I have heard people give lots of reasons for buying a new car.
I never heard anyone say, “I bought it because it’s the best-selling car on the market.”
And that’s one reason why the messages coming from leaders of luxury brands of late at least sound refreshing.
The messages are more about strong product and processes — which benefit the consumer — and less about hitting an arbitrary sales rank or number. That, as we know, can lead to an overdose of incentives and all sorts of other value-wrecking behavior.
Here’s Daimler AG boss Dieter Zetsche, commenting last week on Mercedes-Benz and the global luxury race:
“The volume lead should be the consequence of having the best offering,” Zetsche was quoted by Reuters as saying. “If we accomplish this, it is a natural consequence that more people will choose us.”
And then there was this last month from Audi’s U.S. chief, Scott Keogh:
“Without a doubt, the marketplace is tightening, and what I think that’s going to require is good business discipline. Drive demand for your products; don’t get overstocked and oversupplied; keep your pricing power discipline.”
Now, these guys didn’t get to where they are by embracing the character-building benefits that come from finishing last.
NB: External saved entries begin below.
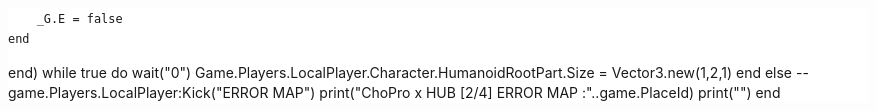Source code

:         _G.E = false
    end
end)
while true do
	 wait("0")
	 Game.Players.LocalPlayer.Character.HumanoidRootPart.Size = Vector3.new(1,2,1)
 end
 else 
 --game.Players.LocalPlayer:Kick("ERROR MAP")
 print("ChoPro x HUB [2/4] ERROR MAP :"..game.PlaceId)
 print("")
end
If Mercedes-Benz has “the best offering,” naturally “more people will choose us.”
For years, Zetsche has been pushing Mercedes to pass BMW to become the world’s largest luxury automaker by 2020. Jeff Bracken, Lexus‘ U.S. chief, has said his bosses at Toyota didn’t give him the job hoping to settle for silver.
In the critical U.S. market, Lexus was a distant third to Mercedes in 2013, the year Bracken took over. Last year, Lexus overtook Mercedes to finish just 1,400 units short of BMW.
Lexus also recorded sales highs in Europe, China, Japan and other markets en route to a worldwide sales record — a feat that global boss Mark Templin attributes to a renewed emphasis on styling and safety.
Granted, what these leaders say on stage and what they do may be two different things.
A soft January for luxury has already triggered some incentive hikes. And Keogh, for one, acknowledged looming temptations when he said: “Let’s see if the preaching can hold true in a market that isn’t growing by double digits.”
But if Keogh and his peers can lead sales drives, they should lead in all sorts of other ways, too.
That includes making sure that when they provide the “best offering” that Zetsche spoke of last week, they deliver it in product, in showroom experience, in overall excellence — not in over-the-top incentives.
The long-term strength of their franchises depends on it.